Document segment ->
----------------------------------------

Western prickly honeysuckle (Lamberta echinata subsp. Occidentalis) Interim Recovery Plan 2003-2008

Interim recovery plan no. 133
Gillian Stack & Andrew Brown
Department of Conservation and Land Management, WA, 2003

2. Recovery objective and criteria


The objective of this Interim Recovery Plan is to abate identified threats and maintain or enhance in situ populations to ensure the long-term preservation of the species in the wild.

Criteria for success: The number of individuals within populations and/or the number of populations have increased by more than 10%.
Criteria for failure: The number of individuals within populations and/or the number of populations have decreased by more than 10 %.

3. Recovery actions

Existing recovery actions

The Department of Minerals and Energy was formally notified of the presence of Lambertia echinata subsp. occidentalis in October 1996 and the adjacent private property owners in February 1999. The mining company with a tenement over the single known population was notified of the presence of two other critically endangered species (Petrophile latericola and Brachysema papilio) in October 1994, and of the occurrence of Lambertia echinata subsp. occidentalis in June 1999.

Liaison with these stakeholders is ongoing as the area is still under a Mineral lease. A Notice of Intent to mine Location 4102 adjacent to the wild population was issued in 2000. There was considerable discussion of the proposal and its possible impact on the various threatened species, and the threatened ecological community of which they are part, between DCLM, other Government agencies and the proponent. Environmental assessment resulted in the project being given approval under State law, with conditions attached. These include the establishment of an artificial recharge system, and intensive monitoring, to guard against the possibility of the threatened ecological community drying out as a result of the adjacent mining pit. The proposal has also been approved, with conditions, under Federal legislation. Continuing concerns include the significant changes to local hydrology that may result in the longer term, and the general impact of having large numbers of people and heavy machinery in the near vicinity. The proponent has installed several piezometers to monitor local water levels.

----------------------------------------

Records from a data source ->

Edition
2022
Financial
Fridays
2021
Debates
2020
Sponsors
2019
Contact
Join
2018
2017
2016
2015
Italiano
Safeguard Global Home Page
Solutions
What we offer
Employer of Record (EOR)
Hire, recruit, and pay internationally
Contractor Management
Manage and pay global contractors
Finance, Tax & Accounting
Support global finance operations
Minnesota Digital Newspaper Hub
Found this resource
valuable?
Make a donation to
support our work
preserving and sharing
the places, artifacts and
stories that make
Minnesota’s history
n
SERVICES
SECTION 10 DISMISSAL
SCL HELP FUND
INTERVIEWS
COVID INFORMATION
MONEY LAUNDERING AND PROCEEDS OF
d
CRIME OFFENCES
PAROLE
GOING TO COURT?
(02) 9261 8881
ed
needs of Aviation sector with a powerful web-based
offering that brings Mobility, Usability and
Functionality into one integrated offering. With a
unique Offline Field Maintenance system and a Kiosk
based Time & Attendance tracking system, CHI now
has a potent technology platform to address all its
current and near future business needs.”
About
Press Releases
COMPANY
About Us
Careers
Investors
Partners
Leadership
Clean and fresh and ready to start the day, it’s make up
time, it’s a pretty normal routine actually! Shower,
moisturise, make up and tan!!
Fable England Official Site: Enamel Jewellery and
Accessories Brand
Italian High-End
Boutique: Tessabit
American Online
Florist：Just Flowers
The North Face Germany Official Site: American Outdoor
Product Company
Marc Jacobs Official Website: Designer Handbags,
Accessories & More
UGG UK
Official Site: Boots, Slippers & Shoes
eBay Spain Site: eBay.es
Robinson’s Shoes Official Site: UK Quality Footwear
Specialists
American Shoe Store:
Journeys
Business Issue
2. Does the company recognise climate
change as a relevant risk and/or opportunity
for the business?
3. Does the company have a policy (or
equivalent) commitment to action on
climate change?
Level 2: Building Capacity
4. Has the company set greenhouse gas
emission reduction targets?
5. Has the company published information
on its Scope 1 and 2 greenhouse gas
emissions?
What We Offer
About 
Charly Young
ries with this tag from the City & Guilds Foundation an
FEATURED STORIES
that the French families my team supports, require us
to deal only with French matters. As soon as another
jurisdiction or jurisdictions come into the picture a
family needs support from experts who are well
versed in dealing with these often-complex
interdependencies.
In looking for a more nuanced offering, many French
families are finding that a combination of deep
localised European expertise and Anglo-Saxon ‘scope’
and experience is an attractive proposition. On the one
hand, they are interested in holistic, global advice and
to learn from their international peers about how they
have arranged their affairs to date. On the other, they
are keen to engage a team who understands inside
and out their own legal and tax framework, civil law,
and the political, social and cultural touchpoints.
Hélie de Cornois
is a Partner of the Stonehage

----------------------------------------

Assignment -> Go on with the western prickly honeysuckle recovery plan from where it stops.

Result for this task ->
Two areas of private property containing ironstone soil substrate were recently purchased by DCLM, with the intention of rehabilitating cleared sections and using the land as translocation sites for threatened ironstone species. Both areas have now been vested as Class A Nature Reserves for the purpose of conservation. One area, adjacent to the only wild population of Grevillea maccutcheonii, has been fenced with rabbit-proof netting and contains the translocated Population 3T of Lambertia echinata subsp. occidentalis. The second area has been wire-strand fenced and contains the translocated Population 4T of Lambertia echinata subsp. occidentalis.

Six collections of seed have been made from the natural population, the first in 1995, with a total of about 1100 seeds now placed in storage at DCLM's Threatened Flora Seed Centre (TFSC). A small number of these have been germinated as part of an approved Translocation Proposal. Staff of the TFSC test the viability of seed soon after collection and again after one year in storage. The initial germination percentage of Lambertia echinata subsp. occidentalis seed ranged between 93% and 100%, and after one year in storage between 90% and 93% (unpublished data A. Cochrane ¹).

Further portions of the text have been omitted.